ASCOLI PICENO – «Il ministro della giustizia Clemente Mastella agisce ormai in ritardo rispetto a tutto quanto è avvenuto fino ad ora», afferma Luigi Corradetti, padre del 16 enne Davide, uno dei quattro ragazzi falciati dal furgone condotto da Marco Ahmetovic la maledetta sera del 23 aprile, ad Appignano del Tronto.
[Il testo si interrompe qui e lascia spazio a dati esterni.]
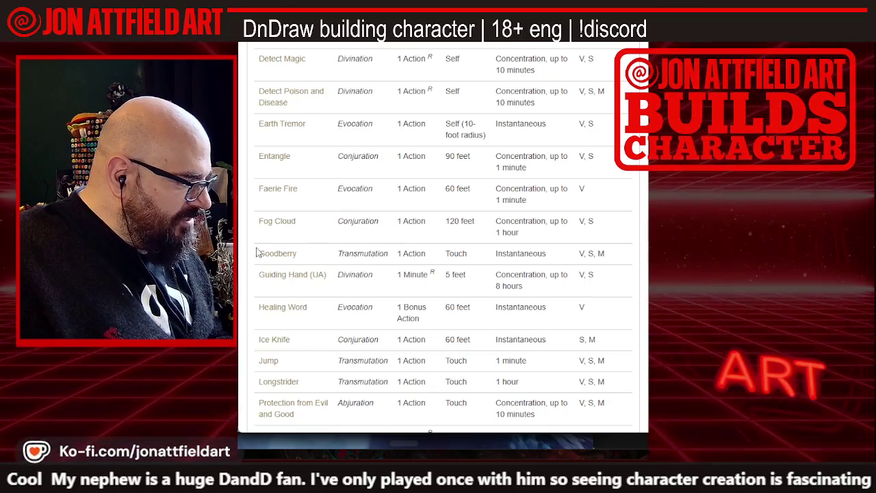
scroll(268, 263, "up", 1)
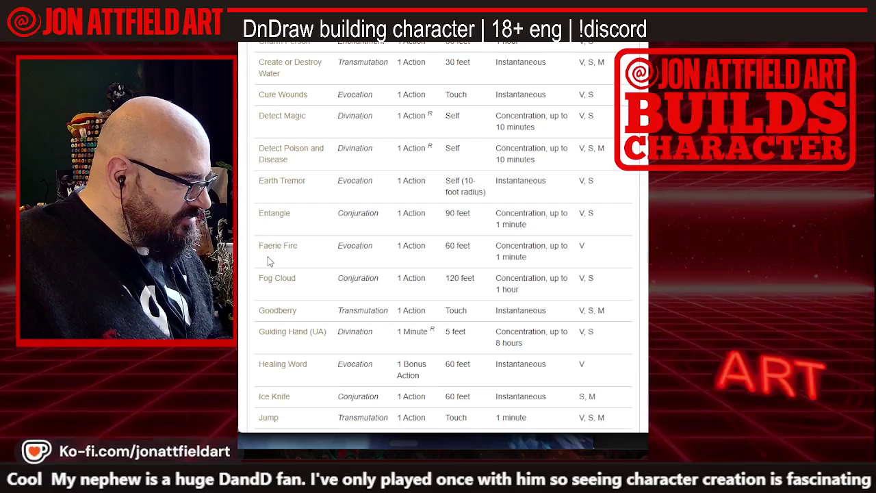
scroll(268, 261, "up", 1)
scroll(268, 261, "down", 2)
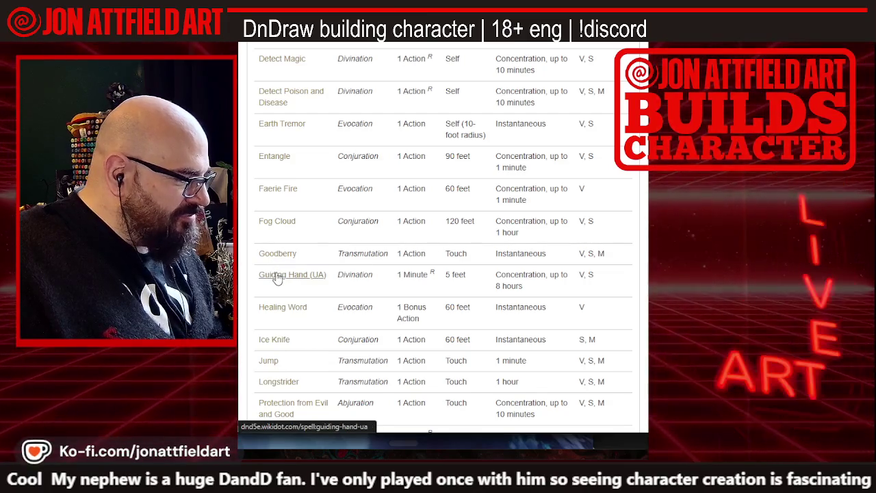
scroll(276, 277, "up", 2)
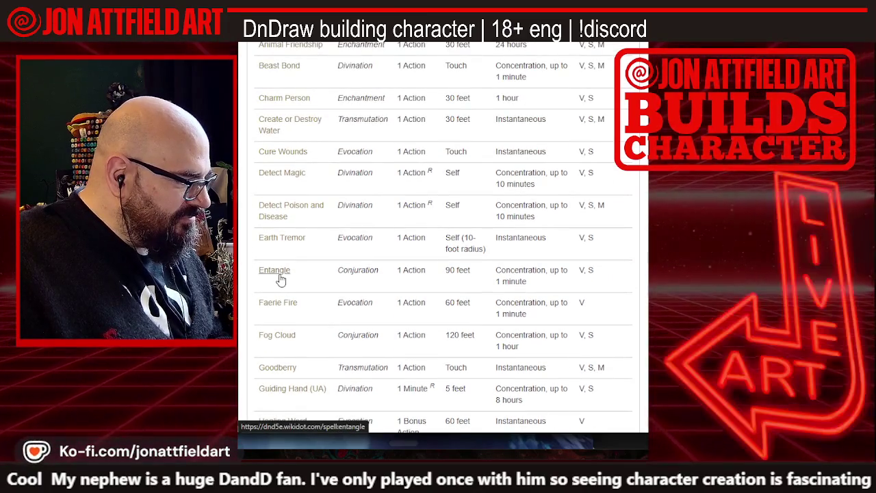
scroll(280, 279, "up", 1)
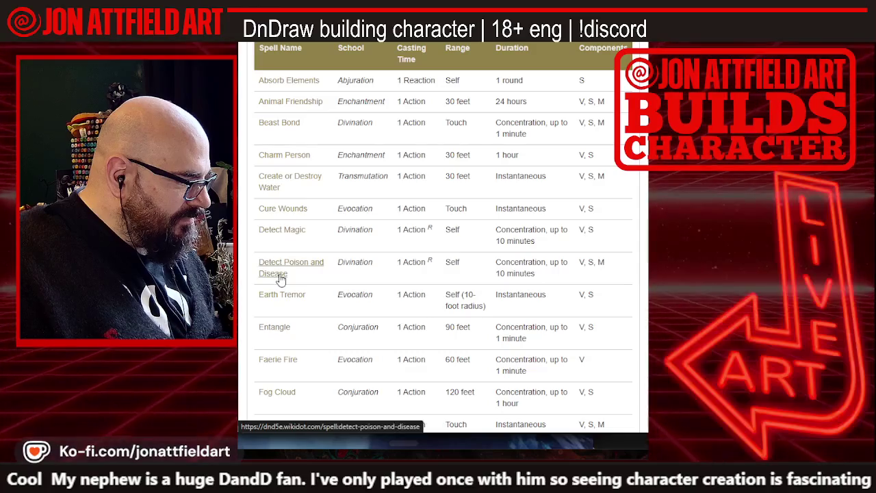
scroll(281, 279, "down", 1)
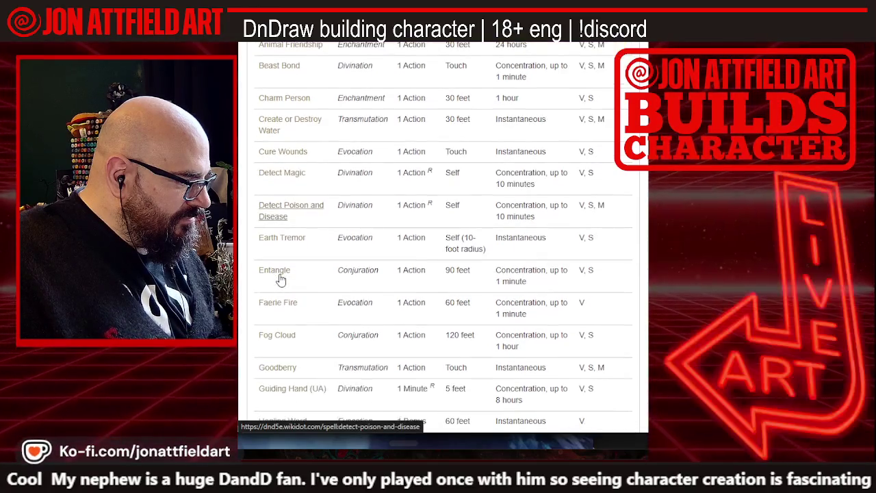
scroll(281, 280, "down", 1)
scroll(281, 281, "down", 1)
«Mastella in nostra presenza in una puntata della trasmissione “Porta a porta” – continua Corradetti – disse che non si dovevano concedere gli arresti domiciliari ad Ahmetovic, e che era stato uno sbaglio. Solo però che non ha fatto niente per impedirlo e anzi da allora, circa un mese e mezzo fa, le cose sono ancora peggiorate».
A proposito delle vicende che hanno coinvolto il giovane rom dopo la concessione degli arresti domiciliari, con il coinvolgimento dell’agente di spettacolo Alessio Sundas, interviene anche l’avvocato Nazario Agostini, legale della famiglia Corradetti:
«Non conosco nei dettagli l’iniziativa presa dal ministro della Giustizia Clemente Mastella, in relazione alle ultime vicende – aggiunge – ma è certo che l’atteggiamento di Ahmetovic e tutte le speculazioni commerciali che sono state fatte negli ultimi mesi erano ritenuti da tutti ripugnanti. La Procura di Ascoli e il Gip – continua il legale del Foro di Ascoli – hanno sempre tenuto un comportamento esemplare sulla vicenda, anche per la condanna inflitta e il risarcimento ottenuto dalle famiglie, e quindi le responsabilità di quanto sta avvenendo non solo a loro ascrivibili».